--- START ---
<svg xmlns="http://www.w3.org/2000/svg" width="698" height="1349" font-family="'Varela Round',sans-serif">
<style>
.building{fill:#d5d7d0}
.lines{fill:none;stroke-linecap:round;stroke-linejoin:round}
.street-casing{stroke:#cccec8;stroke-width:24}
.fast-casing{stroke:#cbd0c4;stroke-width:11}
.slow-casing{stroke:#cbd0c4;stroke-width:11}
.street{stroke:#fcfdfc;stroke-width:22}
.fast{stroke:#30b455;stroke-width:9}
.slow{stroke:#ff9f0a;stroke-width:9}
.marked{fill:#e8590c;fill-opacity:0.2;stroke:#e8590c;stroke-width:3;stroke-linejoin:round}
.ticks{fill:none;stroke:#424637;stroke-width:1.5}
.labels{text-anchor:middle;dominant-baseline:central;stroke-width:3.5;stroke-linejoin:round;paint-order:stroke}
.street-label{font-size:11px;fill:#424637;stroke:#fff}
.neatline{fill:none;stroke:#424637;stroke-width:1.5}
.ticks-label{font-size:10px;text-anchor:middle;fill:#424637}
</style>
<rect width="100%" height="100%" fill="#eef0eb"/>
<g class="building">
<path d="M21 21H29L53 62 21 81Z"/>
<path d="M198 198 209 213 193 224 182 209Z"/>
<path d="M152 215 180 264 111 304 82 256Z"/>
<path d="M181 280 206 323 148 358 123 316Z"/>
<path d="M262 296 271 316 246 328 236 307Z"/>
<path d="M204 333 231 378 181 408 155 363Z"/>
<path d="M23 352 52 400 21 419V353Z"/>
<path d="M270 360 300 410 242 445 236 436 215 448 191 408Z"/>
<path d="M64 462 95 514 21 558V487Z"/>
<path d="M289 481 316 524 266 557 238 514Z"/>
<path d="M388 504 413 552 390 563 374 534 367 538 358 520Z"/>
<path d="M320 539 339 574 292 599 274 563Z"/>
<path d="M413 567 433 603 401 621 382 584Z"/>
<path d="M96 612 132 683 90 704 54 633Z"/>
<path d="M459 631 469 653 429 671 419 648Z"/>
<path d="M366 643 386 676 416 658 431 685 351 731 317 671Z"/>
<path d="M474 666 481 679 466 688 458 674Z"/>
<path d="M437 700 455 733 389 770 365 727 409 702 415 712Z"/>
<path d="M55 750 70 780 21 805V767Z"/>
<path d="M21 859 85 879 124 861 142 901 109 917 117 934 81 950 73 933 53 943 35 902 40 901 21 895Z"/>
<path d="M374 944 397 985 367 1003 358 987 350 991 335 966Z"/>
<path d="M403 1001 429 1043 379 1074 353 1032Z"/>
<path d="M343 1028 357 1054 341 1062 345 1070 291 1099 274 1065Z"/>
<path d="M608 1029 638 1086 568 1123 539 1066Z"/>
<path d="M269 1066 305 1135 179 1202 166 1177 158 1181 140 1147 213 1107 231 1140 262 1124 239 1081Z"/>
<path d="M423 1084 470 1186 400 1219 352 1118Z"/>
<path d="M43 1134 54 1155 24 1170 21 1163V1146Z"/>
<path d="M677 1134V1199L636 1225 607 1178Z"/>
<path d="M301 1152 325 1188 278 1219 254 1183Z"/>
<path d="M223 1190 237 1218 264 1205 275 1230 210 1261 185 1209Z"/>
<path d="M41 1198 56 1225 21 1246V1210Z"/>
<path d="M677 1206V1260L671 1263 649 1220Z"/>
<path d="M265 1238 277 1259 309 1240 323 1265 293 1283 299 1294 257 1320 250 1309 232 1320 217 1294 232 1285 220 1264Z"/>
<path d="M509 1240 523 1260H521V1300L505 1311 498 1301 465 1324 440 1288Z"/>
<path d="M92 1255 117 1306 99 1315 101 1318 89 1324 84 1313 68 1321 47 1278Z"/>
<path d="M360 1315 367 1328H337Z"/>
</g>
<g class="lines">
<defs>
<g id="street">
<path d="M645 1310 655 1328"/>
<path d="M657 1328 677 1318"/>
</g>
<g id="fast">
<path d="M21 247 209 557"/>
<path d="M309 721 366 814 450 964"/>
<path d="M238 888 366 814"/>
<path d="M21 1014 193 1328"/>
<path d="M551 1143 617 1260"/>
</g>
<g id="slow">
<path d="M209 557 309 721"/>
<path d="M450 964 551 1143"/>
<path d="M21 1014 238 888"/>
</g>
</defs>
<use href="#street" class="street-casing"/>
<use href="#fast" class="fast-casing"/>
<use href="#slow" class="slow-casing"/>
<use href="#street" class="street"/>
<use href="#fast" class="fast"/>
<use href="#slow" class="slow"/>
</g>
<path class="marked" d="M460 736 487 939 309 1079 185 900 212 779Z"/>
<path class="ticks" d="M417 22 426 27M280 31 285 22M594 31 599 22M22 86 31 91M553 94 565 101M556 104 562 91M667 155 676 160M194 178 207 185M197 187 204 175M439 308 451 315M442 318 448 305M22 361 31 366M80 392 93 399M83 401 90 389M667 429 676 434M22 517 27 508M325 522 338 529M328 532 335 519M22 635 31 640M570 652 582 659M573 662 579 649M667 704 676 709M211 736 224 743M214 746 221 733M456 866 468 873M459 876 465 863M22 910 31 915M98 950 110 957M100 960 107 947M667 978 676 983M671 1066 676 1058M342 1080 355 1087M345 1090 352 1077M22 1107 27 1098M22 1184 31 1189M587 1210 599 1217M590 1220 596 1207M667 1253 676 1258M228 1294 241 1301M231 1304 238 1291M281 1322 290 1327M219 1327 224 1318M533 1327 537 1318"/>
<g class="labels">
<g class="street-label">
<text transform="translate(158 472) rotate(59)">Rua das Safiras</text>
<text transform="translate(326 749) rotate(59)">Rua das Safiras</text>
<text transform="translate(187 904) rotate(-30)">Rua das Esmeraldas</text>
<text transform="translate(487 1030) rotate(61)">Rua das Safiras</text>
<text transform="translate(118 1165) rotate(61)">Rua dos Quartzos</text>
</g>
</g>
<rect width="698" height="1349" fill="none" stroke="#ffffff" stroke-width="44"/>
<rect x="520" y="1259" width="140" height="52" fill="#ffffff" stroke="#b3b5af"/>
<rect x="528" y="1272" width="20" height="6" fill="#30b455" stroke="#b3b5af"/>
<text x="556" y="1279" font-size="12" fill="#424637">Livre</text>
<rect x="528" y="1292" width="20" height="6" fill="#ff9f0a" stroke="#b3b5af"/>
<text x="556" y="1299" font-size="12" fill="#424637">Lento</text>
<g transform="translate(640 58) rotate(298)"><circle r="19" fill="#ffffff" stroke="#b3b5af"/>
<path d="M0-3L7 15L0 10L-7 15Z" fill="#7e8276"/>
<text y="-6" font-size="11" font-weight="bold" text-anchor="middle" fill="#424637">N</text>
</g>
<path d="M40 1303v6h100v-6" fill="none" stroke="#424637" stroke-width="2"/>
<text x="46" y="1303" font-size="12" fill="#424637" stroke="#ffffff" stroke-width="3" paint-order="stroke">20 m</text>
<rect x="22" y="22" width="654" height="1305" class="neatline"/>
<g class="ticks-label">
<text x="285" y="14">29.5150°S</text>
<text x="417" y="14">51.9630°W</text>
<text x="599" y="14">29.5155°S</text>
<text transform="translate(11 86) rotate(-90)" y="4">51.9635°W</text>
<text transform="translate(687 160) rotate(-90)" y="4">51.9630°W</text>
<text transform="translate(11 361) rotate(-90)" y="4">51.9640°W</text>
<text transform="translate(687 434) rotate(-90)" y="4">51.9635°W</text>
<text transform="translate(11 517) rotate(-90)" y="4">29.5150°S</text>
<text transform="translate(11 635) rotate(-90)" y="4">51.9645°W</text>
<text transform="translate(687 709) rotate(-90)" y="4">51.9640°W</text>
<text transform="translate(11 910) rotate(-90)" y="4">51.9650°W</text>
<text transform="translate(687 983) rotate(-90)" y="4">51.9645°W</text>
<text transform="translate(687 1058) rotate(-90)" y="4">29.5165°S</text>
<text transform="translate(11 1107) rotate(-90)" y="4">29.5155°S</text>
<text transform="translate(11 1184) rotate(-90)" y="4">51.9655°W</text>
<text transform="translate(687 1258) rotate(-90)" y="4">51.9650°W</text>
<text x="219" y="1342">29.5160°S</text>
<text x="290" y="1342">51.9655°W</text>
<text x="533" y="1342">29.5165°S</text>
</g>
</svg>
--- END ---
What you should do:
Report the count of lines in the entries that contain the string "casing", and nothing besides it.

Written response:
6